* Source records
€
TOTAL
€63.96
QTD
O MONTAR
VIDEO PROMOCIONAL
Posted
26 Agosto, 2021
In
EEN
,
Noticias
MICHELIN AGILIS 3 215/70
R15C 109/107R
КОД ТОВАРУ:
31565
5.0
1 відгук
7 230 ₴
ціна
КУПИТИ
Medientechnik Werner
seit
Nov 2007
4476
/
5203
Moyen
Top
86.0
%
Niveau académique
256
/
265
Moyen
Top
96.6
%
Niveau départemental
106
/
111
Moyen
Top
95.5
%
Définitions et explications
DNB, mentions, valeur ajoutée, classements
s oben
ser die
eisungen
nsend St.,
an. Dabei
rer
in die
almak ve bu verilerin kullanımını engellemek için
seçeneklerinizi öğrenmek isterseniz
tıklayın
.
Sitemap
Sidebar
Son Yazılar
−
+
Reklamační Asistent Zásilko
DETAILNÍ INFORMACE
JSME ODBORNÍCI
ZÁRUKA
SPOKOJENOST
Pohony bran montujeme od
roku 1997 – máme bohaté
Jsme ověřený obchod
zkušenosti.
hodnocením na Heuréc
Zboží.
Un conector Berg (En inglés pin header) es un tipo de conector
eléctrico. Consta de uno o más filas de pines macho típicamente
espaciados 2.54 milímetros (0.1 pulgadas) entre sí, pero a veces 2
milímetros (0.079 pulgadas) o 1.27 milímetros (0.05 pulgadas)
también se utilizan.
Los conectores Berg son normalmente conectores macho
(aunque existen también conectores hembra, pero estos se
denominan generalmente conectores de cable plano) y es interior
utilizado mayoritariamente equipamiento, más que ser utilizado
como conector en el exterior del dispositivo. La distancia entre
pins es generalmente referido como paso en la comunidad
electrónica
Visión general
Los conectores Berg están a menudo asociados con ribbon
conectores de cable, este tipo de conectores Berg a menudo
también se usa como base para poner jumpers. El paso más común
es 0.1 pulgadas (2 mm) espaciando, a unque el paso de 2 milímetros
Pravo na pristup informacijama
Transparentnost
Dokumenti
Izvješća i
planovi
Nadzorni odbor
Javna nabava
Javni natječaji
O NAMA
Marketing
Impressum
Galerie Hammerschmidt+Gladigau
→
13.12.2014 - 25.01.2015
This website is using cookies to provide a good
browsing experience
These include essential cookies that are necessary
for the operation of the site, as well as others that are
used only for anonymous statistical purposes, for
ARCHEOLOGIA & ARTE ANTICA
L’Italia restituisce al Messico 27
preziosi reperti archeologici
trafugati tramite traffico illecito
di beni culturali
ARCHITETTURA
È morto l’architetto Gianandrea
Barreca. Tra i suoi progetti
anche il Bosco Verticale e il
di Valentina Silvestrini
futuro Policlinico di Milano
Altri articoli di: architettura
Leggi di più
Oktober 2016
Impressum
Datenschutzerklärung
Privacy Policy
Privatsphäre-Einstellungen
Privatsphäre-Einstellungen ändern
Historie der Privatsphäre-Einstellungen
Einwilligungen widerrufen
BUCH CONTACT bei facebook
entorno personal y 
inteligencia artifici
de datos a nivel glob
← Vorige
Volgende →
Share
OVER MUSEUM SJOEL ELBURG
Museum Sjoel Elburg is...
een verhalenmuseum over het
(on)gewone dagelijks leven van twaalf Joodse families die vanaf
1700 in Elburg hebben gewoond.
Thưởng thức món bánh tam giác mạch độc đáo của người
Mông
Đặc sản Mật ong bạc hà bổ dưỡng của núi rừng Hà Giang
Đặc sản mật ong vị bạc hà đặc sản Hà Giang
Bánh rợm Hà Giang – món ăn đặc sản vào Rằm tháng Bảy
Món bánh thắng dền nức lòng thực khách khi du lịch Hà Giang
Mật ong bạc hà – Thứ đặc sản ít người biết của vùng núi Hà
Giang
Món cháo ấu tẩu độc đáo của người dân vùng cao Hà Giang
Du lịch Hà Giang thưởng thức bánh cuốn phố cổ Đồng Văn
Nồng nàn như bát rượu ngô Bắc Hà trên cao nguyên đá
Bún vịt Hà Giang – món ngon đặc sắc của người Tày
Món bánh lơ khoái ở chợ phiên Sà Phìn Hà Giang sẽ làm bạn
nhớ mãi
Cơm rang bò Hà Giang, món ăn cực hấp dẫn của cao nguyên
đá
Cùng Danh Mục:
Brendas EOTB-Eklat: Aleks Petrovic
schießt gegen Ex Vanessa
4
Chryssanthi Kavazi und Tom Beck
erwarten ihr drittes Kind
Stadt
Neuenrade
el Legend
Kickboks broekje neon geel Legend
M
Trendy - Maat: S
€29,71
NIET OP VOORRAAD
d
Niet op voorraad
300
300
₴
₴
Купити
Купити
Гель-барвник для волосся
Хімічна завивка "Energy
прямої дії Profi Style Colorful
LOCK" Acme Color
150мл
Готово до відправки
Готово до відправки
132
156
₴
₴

* Directive
Reproduce the listing exactly. Every line stays as it is.

* Answer section
€
TOTAL
€63.96
QTD
O MONTAR
VIDEO PROMOCIONAL
Posted
26 Agosto, 2021
In
EEN
,
Noticias
MICHELIN AGILIS 3 215/70
R15C 109/107R
КОД ТОВАРУ:
31565
5.0
1 відгук
7 230 ₴
ціна
КУПИТИ
Medientechnik Werner
seit
Nov 2007
4476
/
5203
Moyen
Top
86.0
%
Niveau académique
256
/
265
Moyen
Top
96.6
%
Niveau départemental
106
/
111
Moyen
Top
95.5
%
Définitions et explications
DNB, mentions, valeur ajoutée, classements
s oben
ser die
eisungen
nsend St.,
an. Dabei
rer
in die
almak ve bu verilerin kullanımını engellemek için
seçeneklerinizi öğrenmek isterseniz
tıklayın
.
Sitemap
Sidebar
Son Yazılar
−
+
Reklamační Asistent Zásilko
DETAILNÍ INFORMACE
JSME ODBORNÍCI
ZÁRUKA
SPOKOJENOST
Pohony bran montujeme od
roku 1997 – máme bohaté
Jsme ověřený obchod
zkušenosti.
hodnocením na Heuréc
Zboží.
Un conector Berg (En inglés pin header) es un tipo de conector
eléctrico. Consta de uno o más filas de pines macho típicamente
espaciados 2.54 milímetros (0.1 pulgadas) entre sí, pero a veces 2
milímetros (0.079 pulgadas) o 1.27 milímetros (0.05 pulgadas)
también se utilizan.
Los conectores Berg son normalmente conectores macho
(aunque existen también conectores hembra, pero estos se
denominan generalmente conectores de cable plano) y es interior
utilizado mayoritariamente equipamiento, más que ser utilizado
como conector en el exterior del dispositivo. La distancia entre
pins es generalmente referido como paso en la comunidad
electrónica
Visión general
Los conectores Berg están a menudo asociados con ribbon
conectores de cable, este tipo de conectores Berg a menudo
también se usa como base para poner jumpers. El paso más común
es 0.1 pulgadas (2 mm) espaciando, a unque el paso de 2 milímetros
Pravo na pristup informacijama
Transparentnost
Dokumenti
Izvješća i
planovi
Nadzorni odbor
Javna nabava
Javni natječaji
O NAMA
Marketing
Impressum
Galerie Hammerschmidt+Gladigau
→
13.12.2014 - 25.01.2015
This website is using cookies to provide a good
browsing experience
These include essential cookies that are necessary
for the operation of the site, as well as others that are
used only for anonymous statistical purposes, for
ARCHEOLOGIA & ARTE ANTICA
L’Italia restituisce al Messico 27
preziosi reperti archeologici
trafugati tramite traffico illecito
di beni culturali
ARCHITETTURA
È morto l’architetto Gianandrea
Barreca. Tra i suoi progetti
anche il Bosco Verticale e il
di Valentina Silvestrini
futuro Policlinico di Milano
Altri articoli di: architettura
Leggi di più
Oktober 2016
Impressum
Datenschutzerklärung
Privacy Policy
Privatsphäre-Einstellungen
Privatsphäre-Einstellungen ändern
Historie der Privatsphäre-Einstellungen
Einwilligungen widerrufen
BUCH CONTACT bei facebook
entorno personal y 
inteligencia artifici
de datos a nivel glob
← Vorige
Volgende →
Share
OVER MUSEUM SJOEL ELBURG
Museum Sjoel Elburg is...
een verhalenmuseum over het
(on)gewone dagelijks leven van twaalf Joodse families die vanaf
1700 in Elburg hebben gewoond.
Thưởng thức món bánh tam giác mạch độc đáo của người
Mông
Đặc sản Mật ong bạc hà bổ dưỡng của núi rừng Hà Giang
Đặc sản mật ong vị bạc hà đặc sản Hà Giang
Bánh rợm Hà Giang – món ăn đặc sản vào Rằm tháng Bảy
Món bánh thắng dền nức lòng thực khách khi du lịch Hà Giang
Mật ong bạc hà – Thứ đặc sản ít người biết của vùng núi Hà
Giang
Món cháo ấu tẩu độc đáo của người dân vùng cao Hà Giang
Du lịch Hà Giang thưởng thức bánh cuốn phố cổ Đồng Văn
Nồng nàn như bát rượu ngô Bắc Hà trên cao nguyên đá
Bún vịt Hà Giang – món ngon đặc sắc của người Tày
Món bánh lơ khoái ở chợ phiên Sà Phìn Hà Giang sẽ làm bạn
nhớ mãi
Cơm rang bò Hà Giang, món ăn cực hấp dẫn của cao nguyên
đá
Cùng Danh Mục:
Brendas EOTB-Eklat: Aleks Petrovic
schießt gegen Ex Vanessa
4
Chryssanthi Kavazi und Tom Beck
erwarten ihr drittes Kind
Stadt
Neuenrade
el Legend
Kickboks broekje neon geel Legend
M
Trendy - Maat: S
€29,71
NIET OP VOORRAAD
d
Niet op voorraad
300
300
₴
₴
Купити
Купити
Гель-барвник для волосся
Хімічна завивка "Energy
прямої дії Profi Style Colorful
LOCK" Acme Color
150мл
Готово до відправки
Готово до відправки
132
156
₴
₴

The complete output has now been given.